EXTRAIT À LIRE –
"""

C’est l’idéal que propose Kitcher et qu’il appelle « science bien ordonnée » : « Dans l’idéal de science bien ordonnée, la vérité conserve sa place, mais elle s’inscrit dans un cadre démocratique qui prend comme notion correcte de signification scientifique celle qui émergerait d’une délibération idéale entre agents idéaux » (2010 : 304). On peut interpréter ces agentes et agents idéaux comme étant des personnes à l’esprit critique aiguisé, sans préjugés, engagées en faveur du bien commun, dégagées de toute emprise d’intérêts marchands et surtout déterminées à ce que la recherche scientifique ne soit pas soustraite à l’examen démocratique de ses ressources, de ses actions et de ses retombées et à ce que ses grandes orientations correspondent aux valeurs et aux intérêts pratiques de sa collectivité.

Qui peuvent être ces personnes? Des élus et élues, des militants et militantes de la société civile, des démocrates engagés, des observateurs et observatrices de la société, des victimes de technologies mal conçues ou mal utilisées, mais aussi des chercheurs et chercheuses scientifiques, bien sûr. Les chercheurs et chercheuses scientifiques sont des citoyens et citoyennes qui, comme tous leurs concitoyens et concitoyennes, ont une responsabilité envers leur Cité et ceux et celles qui l’habitent, ne serait-ce que « cette responsabilité que les membres d’une Cité ont à l’égard les uns des autres, mais également d’eux-mêmes, de la former délibérément et d’en fixer, de manière directe ou indirecte, mais démocratiquement et souverainement, les règles de constitution et de fonctionnement » (Picard, 2005 : 716).

Plus précisément, les chercheurs et chercheuses, en tant que citoyens et citoyennes, ont la responsabilité envers leurs concitoyens et concitoyennes de réfléchir de manière critique aux effets sur leur Cité commune des activités de production de connaissance auxquelles ils et elles participent, notamment lorsqu’elles s’inscrivent clairement dans l’économie du savoir ou qu’elles sont porteuses de risques non débattus. Ils et elles doivent donc renoncer, comme le dit si bien le physicien Gérard Toulouse, à la doctrine complaisante de la neutralité de la science, pourtant toujours enseignée dans les universités, même après la bombe atomique :

La doctrine de la neutralité morale de la science a eu pour la communauté scientifique cet avantage collatéral de la situer hors d’atteinte des critiques. La science étant déclarée pure et innocente par essence, tout le malheur éventuel vient des applications. Ainsi l’habitude sera prise de reporter la responsabilité des conséquences néfastes sur les autres (politiques, militaires, industriels, etc.). Ce faisant, la communauté scientifique cédait à la tentation corporative de tracer un cercle de parfaite impunité autour de soi (Toulouse, 2001).

"""

DONNÉES FOURNIES –
"""

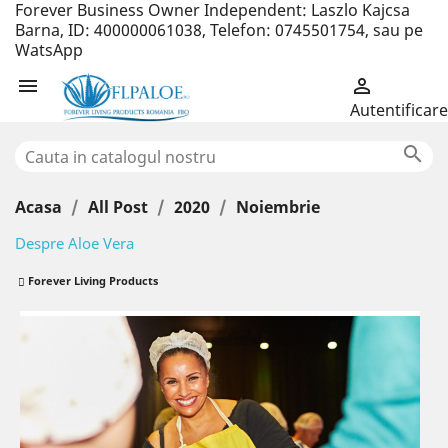
Forever Business Owner Independent: Laszlo Kajcsa
Barna, ID: 400000061038, Telefon: 0745501754, sau pe
WatsApp


Autentificare

Acasa
All Post
2020
Noiembrie
Despre Aloe Vera
Forever Living Products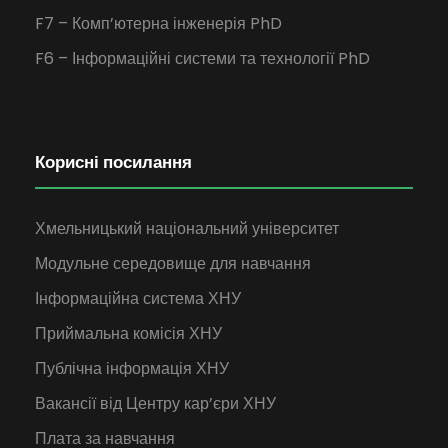
F7 – Комп’ютерна інженерія PhD
F6 – Інформаційні системи та технології PhD
Корисні посилання
Хмельницький національний університет
Модульне середовище для навчання
Інформаційна система ХНУ
Приймальна комісія ХНУ
Публічна інформація ХНУ
Вакансії від Центру кар’єри ХНУ
Плата за навчання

"""

TRAVAIL DEMANDÉ –
Reproduisez fidèlement le passage de l’extrait sur la responsabilité des chercheurs, en commençant par « Qui peuvent être » et en poursuivant jusqu’à « (Picard, 2005 : 716). ».

RÉPONSE CI-DESSOUS –
Qui peuvent être ces personnes? Des élus et élues, des militants et militantes de la société civile, des démocrates engagés, des observateurs et observatrices de la société, des victimes de technologies mal conçues ou mal utilisées, mais aussi des chercheurs et chercheuses scientifiques, bien sûr. Les chercheurs et chercheuses scientifiques sont des citoyens et citoyennes qui, comme tous leurs concitoyens et concitoyennes, ont une responsabilité envers leur Cité et ceux et celles qui l’habitent, ne serait-ce que « cette responsabilité que les membres d’une Cité ont à l’égard les uns des autres, mais également d’eux-mêmes, de la former délibérément et d’en fixer, de manière directe ou indirecte, mais démocratiquement et souverainement, les règles de constitution et de fonctionnement » (Picard, 2005 : 716).